§ **DIRECTIONS**
Gather each line in the records below that contains the word "Program", and copy those lines unchanged.
#####
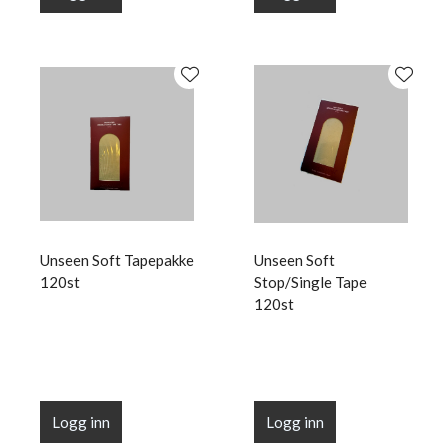
Unseen Soft Tapepakke
Unseen Soft
120st
Stop/Single Tape
120st
Logg inn
Logg inn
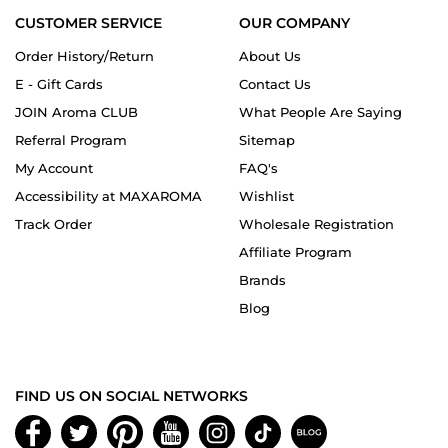
CUSTOMER SERVICE
OUR COMPANY
Order History/Return
About Us
E - Gift Cards
Contact Us
JOIN Aroma CLUB
What People Are Saying
Referral Program
Sitemap
My Account
FAQ's
Accessibility at MAXAROMA
Wishlist
Track Order
Wholesale Registration
Affiliate Program
Brands
Blog
FIND US ON SOCIAL NETWORKS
#####
§ **FINISHED EXERCISE**
Referral Program
Affiliate Program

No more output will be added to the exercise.